PROBLEM REQUIREMENTS: Reproduce the whole listing word for word. Leave every image out.

DATASET EXTRACT:

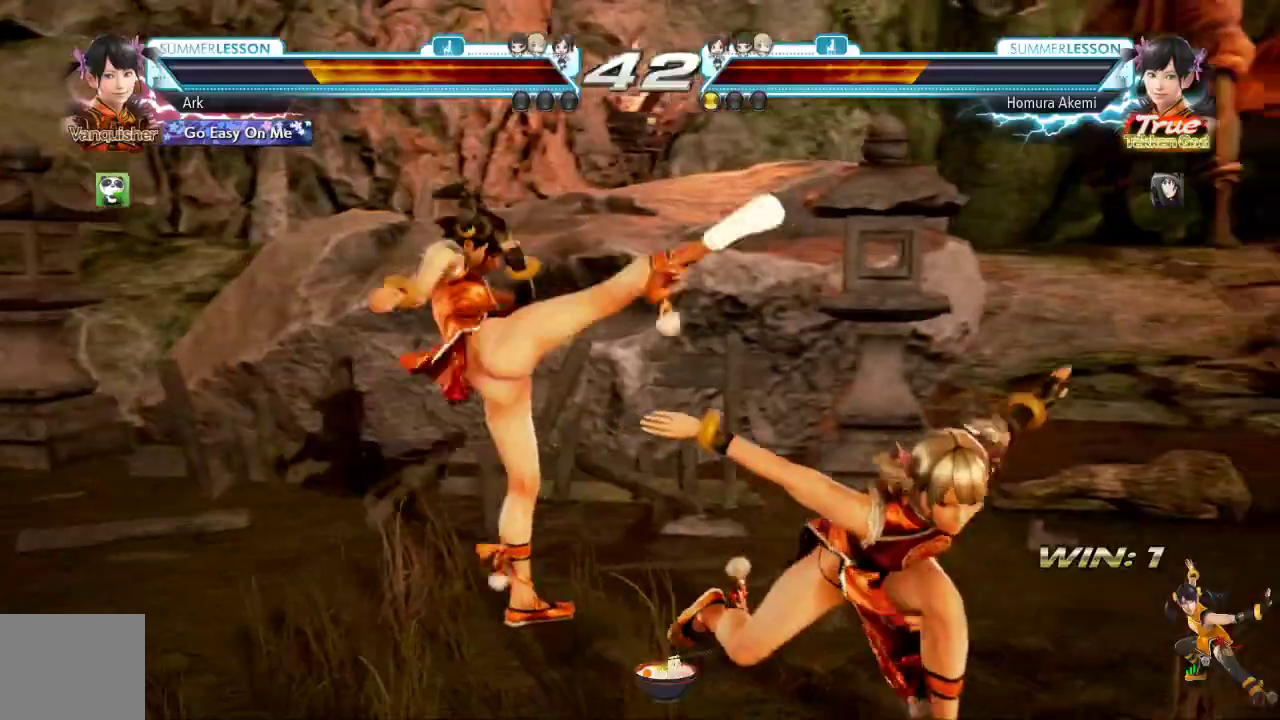
Gameplay with a controller (PlayStation layout); each line is a JSON object with the inputs held at the frame after it. "events" lists button and stick changes between this image and that frame as [ms after this image, input, new state], when the widget could be followed in between.
{"buttons": ["DPAD_DOWN"], "left_stick": "center", "right_stick": "center", "events": [[17, "DPAD_DOWN", "up"], [67, "DPAD_LEFT", "up"], [184, "CIRCLE", "up"], [401, "DPAD_DOWN", "down"]]}
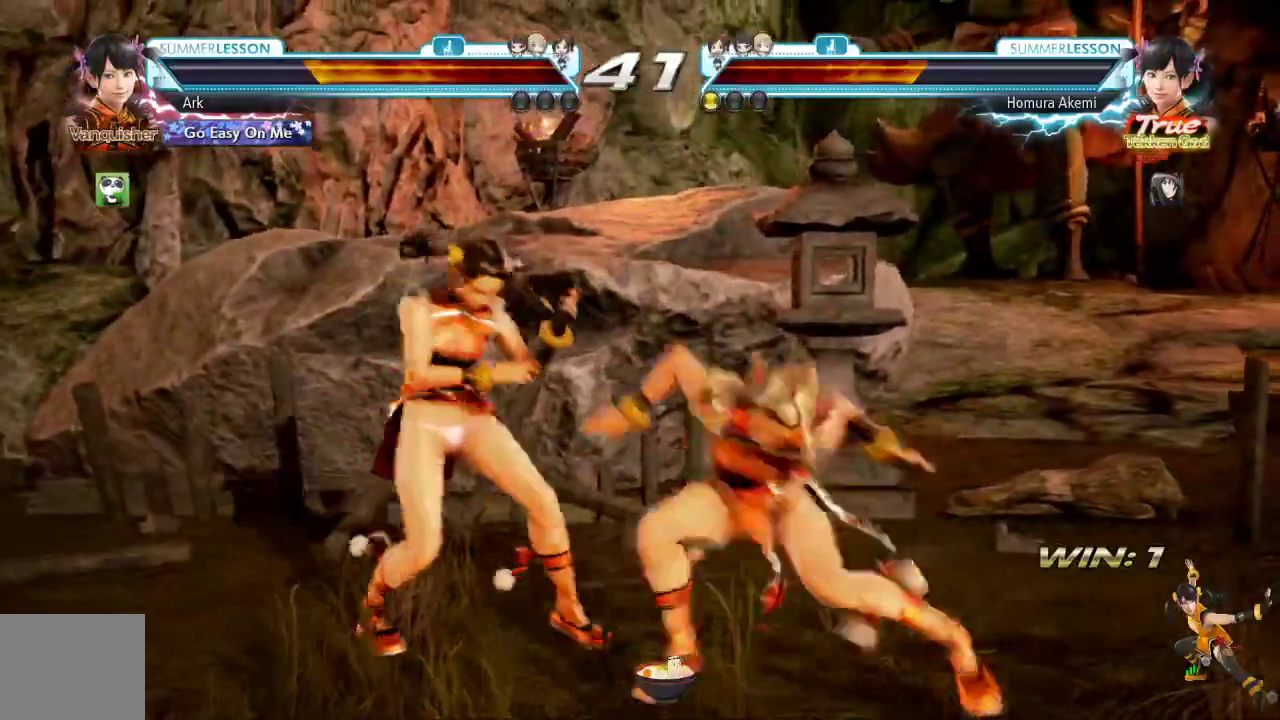
{"buttons": [], "left_stick": "center", "right_stick": "center", "events": [[116, "DPAD_DOWN", "up"], [167, "DPAD_DOWN", "down"], [233, "L1", "down"], [500, "DPAD_DOWN", "up"], [500, "L1", "up"]]}
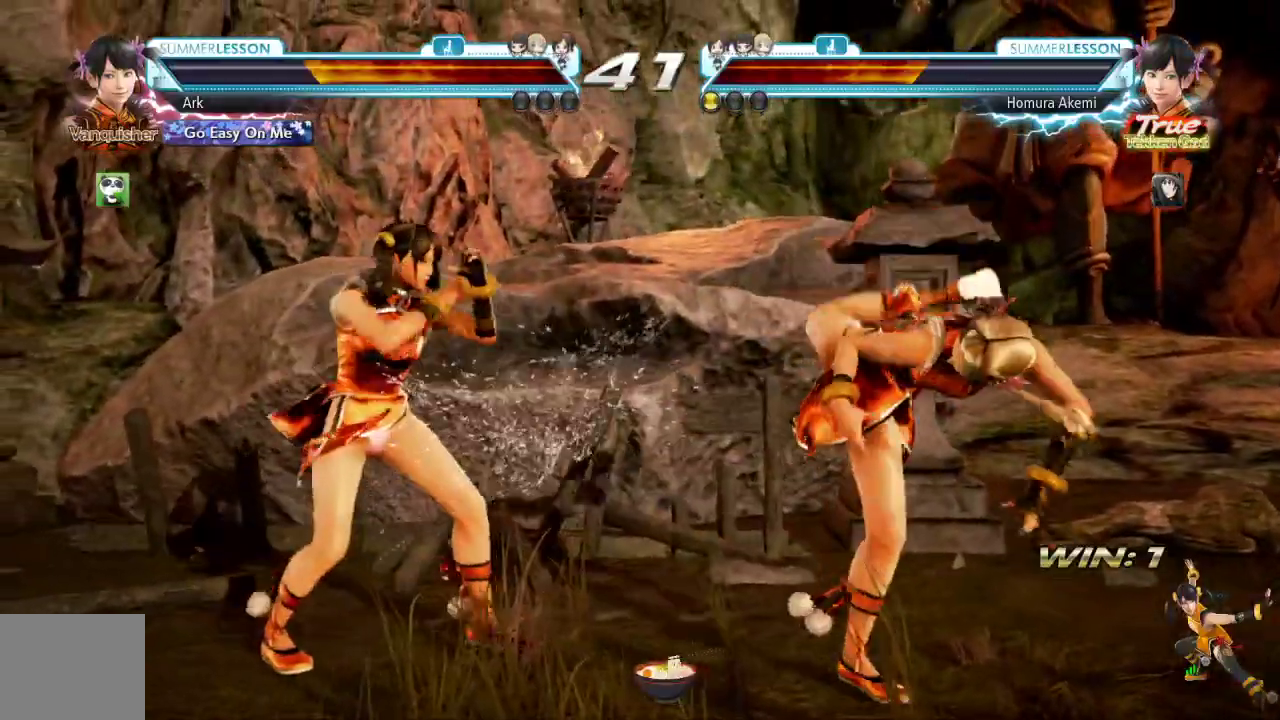
{"buttons": [], "left_stick": "center", "right_stick": "center", "events": [[351, "DPAD_DOWN", "down"], [434, "DPAD_DOWN", "up"]]}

RESULT OF THE EXERCISE:
Gameplay with a controller (PlayStation layout); each line is a JSON object with the inputs held at the frame after it. "events" lists button and stick changes between this image and that frame as [ms after this image, input, new state], when the widget could be followed in between.
{"buttons": ["DPAD_DOWN"], "left_stick": "center", "right_stick": "center", "events": [[17, "DPAD_DOWN", "up"], [67, "DPAD_LEFT", "up"], [184, "CIRCLE", "up"], [401, "DPAD_DOWN", "down"]]}
{"buttons": [], "left_stick": "center", "right_stick": "center", "events": [[116, "DPAD_DOWN", "up"], [167, "DPAD_DOWN", "down"], [233, "L1", "down"], [500, "DPAD_DOWN", "up"], [500, "L1", "up"]]}
{"buttons": [], "left_stick": "center", "right_stick": "center", "events": [[351, "DPAD_DOWN", "down"], [434, "DPAD_DOWN", "up"]]}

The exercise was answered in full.